Education department’s disciplinary processes in shambles

Issued by Yusuf Cassim, MPL
Shadow MEC for Education

The Department of Education’s disciplinary processes are in shambles, with a complete lack of urgency to deal with disciplinary issues, and questionable outcomes when the matters are finally concluded.

In response to a parliamentary question, Education MEC, Fundile Gade, confirmed that 61 employees have been suspended with full pay over the past three financial years (2017/18, 2018/19 and 2019/2020).

SEE: IQP 26 Q 634

The charges against these employees include two cases of rape, several charges of sexual assault of learners; charges of sexual harassment of learners; several cases of sexual relations with a learner, several cases of assaulting a learner; as well as financial mismanagement, exam irregularities and others.

Of the 61 cases, 11 cases are listed as in progress, while a further six have been listed as only part heard. Nine employees have been dismissed, while a further six have resigned, one has retired and another’s contract with the Department has expired. Six cases have been withdrawn and one case found the employee not guilty.

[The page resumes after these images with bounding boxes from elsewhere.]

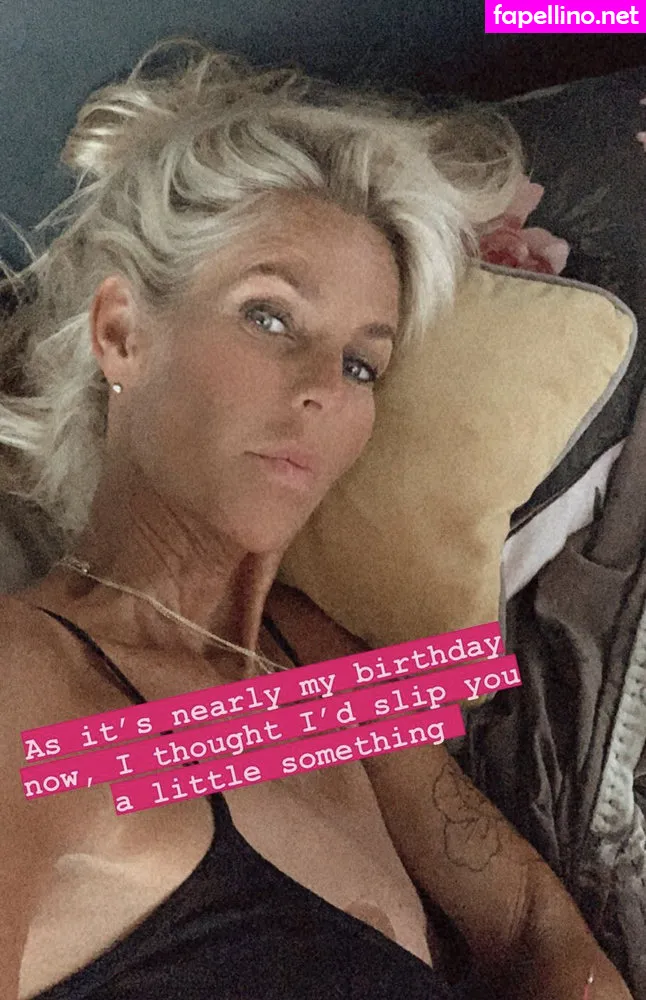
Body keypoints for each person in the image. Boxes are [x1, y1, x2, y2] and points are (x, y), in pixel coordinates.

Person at [0, 35, 631, 1000]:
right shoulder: (28, 679)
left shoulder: (313, 666)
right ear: (122, 333)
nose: (324, 391)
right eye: (269, 316)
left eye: (362, 364)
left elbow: (534, 930)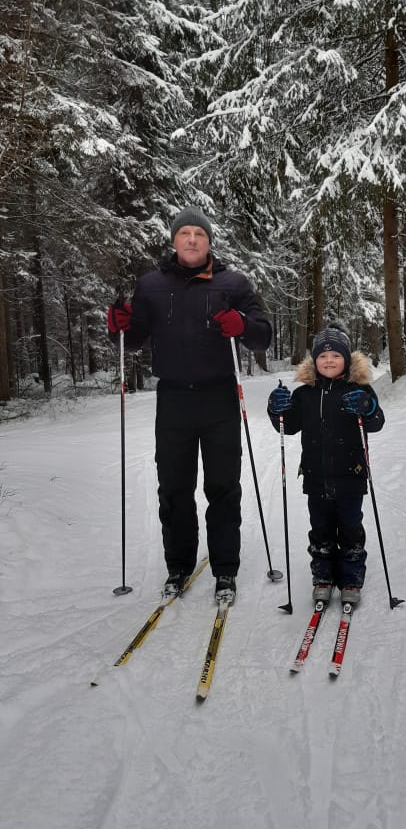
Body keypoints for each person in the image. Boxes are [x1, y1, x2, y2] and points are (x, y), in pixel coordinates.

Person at [107, 206, 272, 603]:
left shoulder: (233, 283)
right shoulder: (151, 285)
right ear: (174, 240)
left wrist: (243, 325)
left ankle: (225, 570)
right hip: (174, 400)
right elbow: (132, 337)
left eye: (199, 234)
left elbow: (262, 335)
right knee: (174, 488)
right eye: (185, 233)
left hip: (220, 398)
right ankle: (178, 567)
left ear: (209, 241)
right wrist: (119, 326)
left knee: (223, 487)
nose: (192, 239)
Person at [267, 322, 384, 604]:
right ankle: (323, 576)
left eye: (335, 355)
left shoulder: (359, 389)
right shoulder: (304, 393)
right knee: (320, 529)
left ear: (346, 359)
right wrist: (276, 409)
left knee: (351, 528)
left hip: (351, 475)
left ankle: (351, 578)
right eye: (322, 356)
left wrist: (368, 408)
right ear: (314, 360)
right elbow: (288, 426)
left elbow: (376, 422)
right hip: (315, 476)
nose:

The salary payments for the 61 individuals while they were suspended, totalled a whopping R16,84 million.

What is most concerning however, is when one starts to interrogate the charges and outcomes.

Employees found guilty of having a sexual relationship with a learner have rightfully been dismissed, but several cases of sexual harassment of learners have resulted in nothing more than a month or two suspension without pay.

An employee found guilty of sexual assault of a learner received a demotion and one month’s suspension without pay and a final written warning. This is heinous!

A case of an employee accused of raping a learner has still not been finalised, despite being suspended since 21 August last year.

The other case of rape, where the employee has been suspended with pay since 28 April 2018, has only been part heard!

It is simply unacceptable that investigations and subsequent disciplinary hearings are being drawn out, sometimes taking well over a year to finalise. This, while employees sit at home, waiting out the investigation and disciplinary processes, on taxpayers’ money.

I will be reporting the department to the Human Rights Commission as no learner or colleague of an individual who has been found guilty of sexual assault or harassment, should be expected to be taught by or work within the same environment as that person.

I will also be requesting that the Standing Committee on Public Accounts (SCOPA) look into the wasteful expenditure that is being incurred by these drawn-out investigations and disciplinary hearings.